A better bargain might be the Allergy vaccine specialist DBV Technologies – the only European company on the list – which expects to report phase III results with its Viaskin Peanut next year. The company also recently started another phase III trial, Realise, evaluating the project in routine clinical practice, which might help it expand the market.

Driving towards deals?

Some might be surprised to see high profile CAR-T player Kite Pharma not feature - it ranks at number 20 with an NPV of $1.3bn.

Juno’s JCAR017, a fellow CAR-T project, has a much bigger perceived value of $4.8bn, but was excluded from this analysis because of the group’s alliance with Celgene.
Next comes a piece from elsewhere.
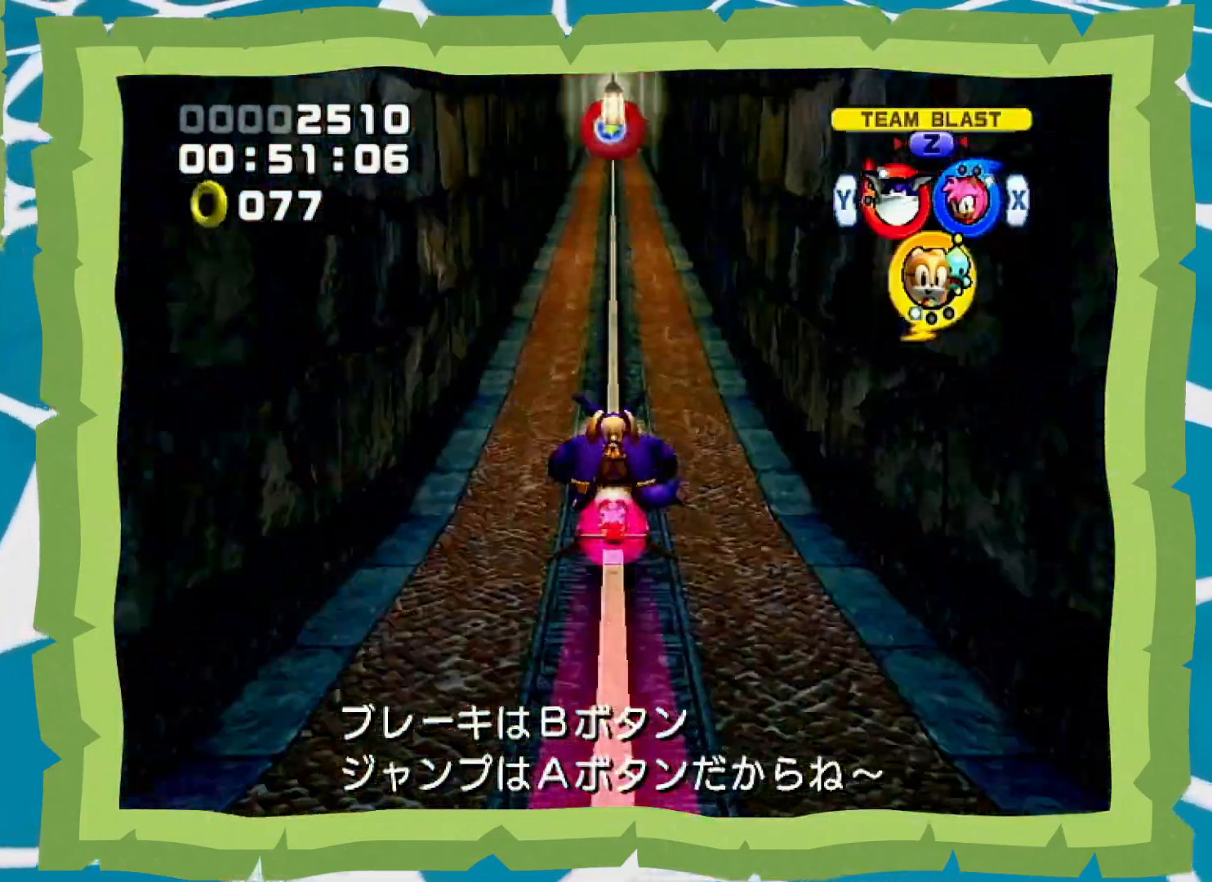
{"buttons": [], "left_stick": "up", "right_stick": "center", "events": [[117, "A", "down"], [483, "A", "up"]]}
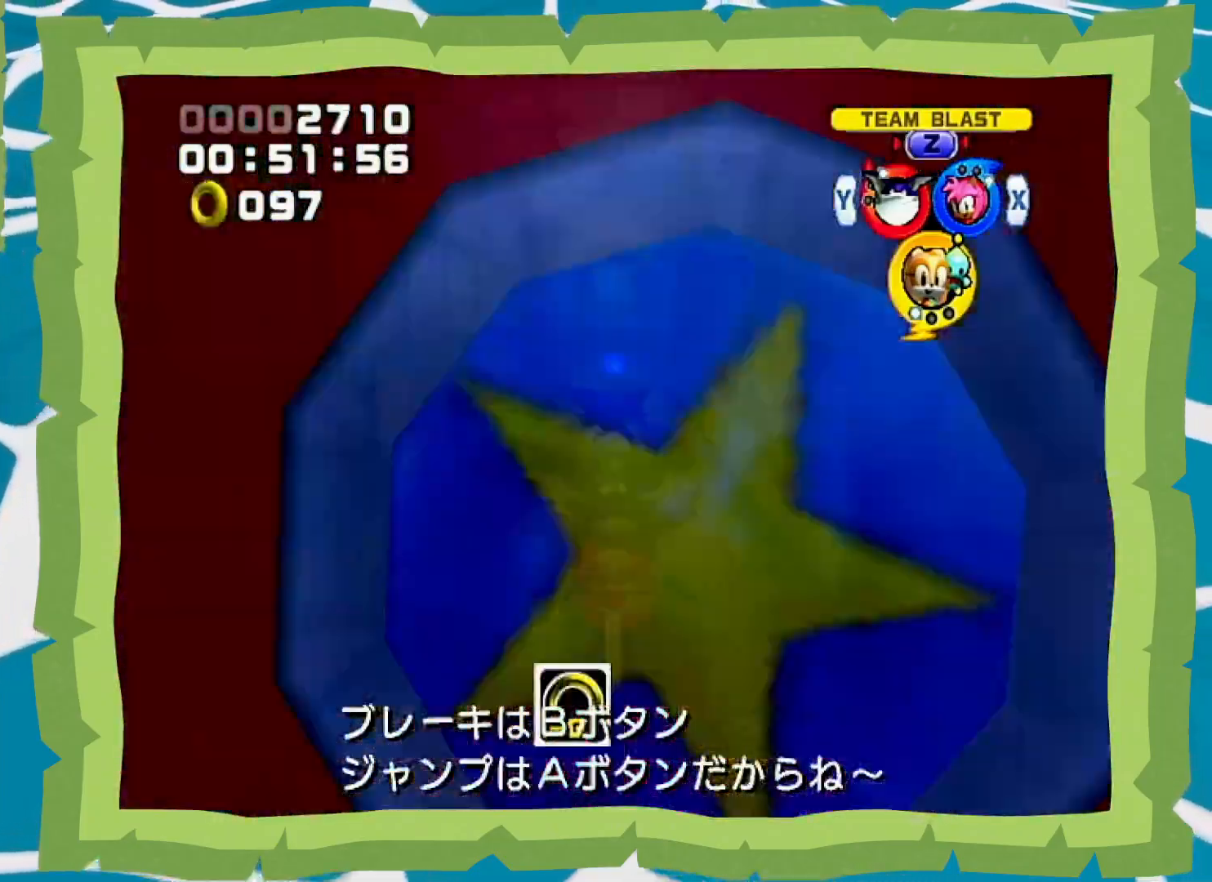
{"buttons": [], "left_stick": "up", "right_stick": "center", "events": []}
The two companies are battling to be the first to bring a CAR-T therapy to market, but the delay to Juno’s Rocket trial after patient deaths could leave the path clear for Kite – and lead to forecast upgrades.

A deal might be on the cards for Intra-Cellular Therapies’ antipsychotic ITI-007, which has already succeeded in one phase III study in schizophrenia and is set to report results from another by the end of the year (Upcoming events – Schizophrenia and tinnitus data from Intra-celluar and Auris, August 5, 2016). 

Available data suggest that ITI-007 has comparable efficacy to existing antipsychotics with a better safety and tolerability profile, making it a potential best-in-class atypical antipsychotic, Leerink analysts reckon. Any interested parties might want to pull the trigger before the next set of results which, if positive, would push up its price tag.

Going solo?

While some companies are probably already bargaining for their unpartnered assets, others might prefer to go it alone. Bluebird Bio should be able to sell its gene therapy LentiGlobin itself in the relatively rare disorders of beta-thalassemia and sickle cell disease.

Meanwhile, Portola has said that it is preparing for the US commercial launch of its anti-coagulant antidote andexanet alfa, which is expected to get the go-ahead this month. However, the asset might still be of interest to players with factor Xa inhibitors as the presence of a reversal agent could help boost their sales, and bundling the products would make sense.

After the overblown valuations of recent years the balance of power now seems to be shifting back towards the buyer, although it seems unlikely that any would pay attention to these highly optimistic valuations.

Some of these unpartnered assets could get snapped up soon, but others still look like risky bets. The trick for big pharma, as ever, will be picking the right ones.